The demand for high-precision indoor localization has grown significantly with the rise of smart environments, industrial automation, and location-aware applications. While massive Multiple-Input and Multiple-Output (MIMO) systems enable millimeter-level accuracy by leveraging rich Channel State Information (CSI), most existing solutions are optimized for static environments, where users or devices remain fixed during data collection and inference. Real-world applications, however, often require real-time localization in changing environments, where rapid movement, unpredictable blockages, and dynamic channel conditions pose significant challenges. To address these challenges, we introduce two data augmentation techniques designed to resemble blocked antennas, enhancing the generalizability of localization models to dynamic scenarios. Additionally, we enhance an existing Deep Learning (DL) model by incorporating attention modules, improving its ability to focus on relevant channel features and antennas. We train our model on data from a static scenario, augmented with the proposed techniques, and evaluate it on a dataset collected in changing scenarios. We investigate the performance enhancements achieved by the data augmentation techniques and the Attention modules, and observe a localization accuracy improvement from a mean error of 286 mm, when trained without Attention and without data augmentations, to 66 mm, when trained with Attention and data augmentation. This shows that high localization accuracy can be maintained in changing environments, even without training data from those scenarios.
Paper Structure (14 sections, 2 equations, 6 figures, 1 table)

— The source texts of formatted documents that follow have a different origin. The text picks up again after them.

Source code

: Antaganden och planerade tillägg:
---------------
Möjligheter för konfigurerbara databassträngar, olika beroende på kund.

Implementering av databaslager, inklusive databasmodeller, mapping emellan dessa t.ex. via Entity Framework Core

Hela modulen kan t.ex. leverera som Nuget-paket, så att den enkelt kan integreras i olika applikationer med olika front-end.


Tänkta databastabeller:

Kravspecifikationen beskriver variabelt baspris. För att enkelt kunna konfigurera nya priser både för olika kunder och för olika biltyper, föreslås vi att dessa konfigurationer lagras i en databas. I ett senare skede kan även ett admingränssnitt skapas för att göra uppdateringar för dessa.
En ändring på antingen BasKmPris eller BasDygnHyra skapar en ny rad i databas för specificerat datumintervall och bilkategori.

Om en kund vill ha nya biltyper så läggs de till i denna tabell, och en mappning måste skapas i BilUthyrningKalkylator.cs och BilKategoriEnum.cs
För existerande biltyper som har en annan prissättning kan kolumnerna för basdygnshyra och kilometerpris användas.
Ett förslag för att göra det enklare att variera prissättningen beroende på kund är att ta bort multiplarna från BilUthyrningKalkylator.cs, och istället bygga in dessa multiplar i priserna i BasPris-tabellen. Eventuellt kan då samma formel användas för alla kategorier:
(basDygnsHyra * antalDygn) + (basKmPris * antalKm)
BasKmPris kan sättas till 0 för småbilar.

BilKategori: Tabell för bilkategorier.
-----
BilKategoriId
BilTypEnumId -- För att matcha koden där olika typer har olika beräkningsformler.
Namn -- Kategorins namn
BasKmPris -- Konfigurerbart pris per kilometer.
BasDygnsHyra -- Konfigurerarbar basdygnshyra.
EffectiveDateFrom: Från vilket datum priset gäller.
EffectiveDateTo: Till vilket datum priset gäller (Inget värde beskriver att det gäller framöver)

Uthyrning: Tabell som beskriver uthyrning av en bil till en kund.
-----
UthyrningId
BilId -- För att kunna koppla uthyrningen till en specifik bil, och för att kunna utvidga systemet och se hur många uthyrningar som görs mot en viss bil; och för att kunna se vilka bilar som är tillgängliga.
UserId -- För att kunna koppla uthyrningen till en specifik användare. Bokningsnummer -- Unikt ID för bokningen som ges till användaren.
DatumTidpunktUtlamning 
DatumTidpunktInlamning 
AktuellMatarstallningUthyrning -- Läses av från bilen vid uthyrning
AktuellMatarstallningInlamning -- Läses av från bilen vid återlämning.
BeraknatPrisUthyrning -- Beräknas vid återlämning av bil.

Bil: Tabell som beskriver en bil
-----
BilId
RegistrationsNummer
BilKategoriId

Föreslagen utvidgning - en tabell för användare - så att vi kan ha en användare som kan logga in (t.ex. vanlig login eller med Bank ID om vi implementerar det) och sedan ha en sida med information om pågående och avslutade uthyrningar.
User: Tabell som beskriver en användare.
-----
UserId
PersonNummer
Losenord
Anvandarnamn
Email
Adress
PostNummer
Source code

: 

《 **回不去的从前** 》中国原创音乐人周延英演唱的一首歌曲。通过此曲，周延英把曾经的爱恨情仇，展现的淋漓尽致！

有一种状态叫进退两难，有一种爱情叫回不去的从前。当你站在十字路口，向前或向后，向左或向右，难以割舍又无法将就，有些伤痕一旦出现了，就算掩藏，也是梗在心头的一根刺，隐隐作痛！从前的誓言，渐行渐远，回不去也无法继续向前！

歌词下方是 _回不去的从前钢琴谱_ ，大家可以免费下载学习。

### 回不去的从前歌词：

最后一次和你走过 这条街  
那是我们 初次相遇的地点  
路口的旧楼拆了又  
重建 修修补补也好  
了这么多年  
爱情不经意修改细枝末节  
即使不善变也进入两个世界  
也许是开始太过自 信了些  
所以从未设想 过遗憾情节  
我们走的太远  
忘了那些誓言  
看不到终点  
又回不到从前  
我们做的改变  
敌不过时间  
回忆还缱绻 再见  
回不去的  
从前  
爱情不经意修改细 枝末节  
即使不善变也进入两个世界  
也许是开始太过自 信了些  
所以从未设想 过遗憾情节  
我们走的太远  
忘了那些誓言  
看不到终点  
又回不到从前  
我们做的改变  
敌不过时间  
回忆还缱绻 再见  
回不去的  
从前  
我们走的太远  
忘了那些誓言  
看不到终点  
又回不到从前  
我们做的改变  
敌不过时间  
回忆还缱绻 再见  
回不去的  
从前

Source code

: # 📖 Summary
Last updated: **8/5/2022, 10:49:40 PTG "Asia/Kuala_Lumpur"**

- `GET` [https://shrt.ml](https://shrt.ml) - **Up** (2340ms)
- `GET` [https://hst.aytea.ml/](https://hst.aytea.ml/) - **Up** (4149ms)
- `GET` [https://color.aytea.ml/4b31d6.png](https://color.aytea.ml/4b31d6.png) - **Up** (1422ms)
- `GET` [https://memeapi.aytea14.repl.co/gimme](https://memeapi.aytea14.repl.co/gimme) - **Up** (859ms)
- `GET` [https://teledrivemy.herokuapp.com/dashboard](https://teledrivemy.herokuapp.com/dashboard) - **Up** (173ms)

This paper contains 14 sections, 2 equations, 6 figures, 1 table.

Figures (6)

  • Figure 1: Our proposed enhancement of the DNN in bast_csi-based_2019. We insert two Attention modules, shown in pink, to enable the model to focus on specific antennas and subcarriers. The rest follows the original model architecture.
  • Figure 2: The setting of the nomadic dataset dataset. The black stars show the user positions, in blue the ULA, and in orange six trajectories of a human walking, each defining a new scenario in which data is collected. For the static scenario, no human is moving.
  • Figure 3: Cumulative distribution function of DN's and ADN's localization error, both trained either without data augmentations (None), with the vanilla data augmentations (vanilla) or with random attenuation (RA).
  • Figure 4: Mean error when evaluating the models on the changing scenarios. In blue, the DN, and in red, the ADN, both trained with either no data augmentations (None), vanilla data augmentations (Vanilla), random attenuation (RA), or directly on data from the changing scenarios (Upper Bound). The last case serves as an indication of how well the models can perform, and is only evaluated on a subset of the data, as the rest has been used for training.
  • Figure 5: Example error curves of different models, trained with different data augmentation techniques, evaluated on the changing scenario where a human walks up and down between the ULA and the four users. ADN trained with random attenuation shows the most stable behavior among all four users (d).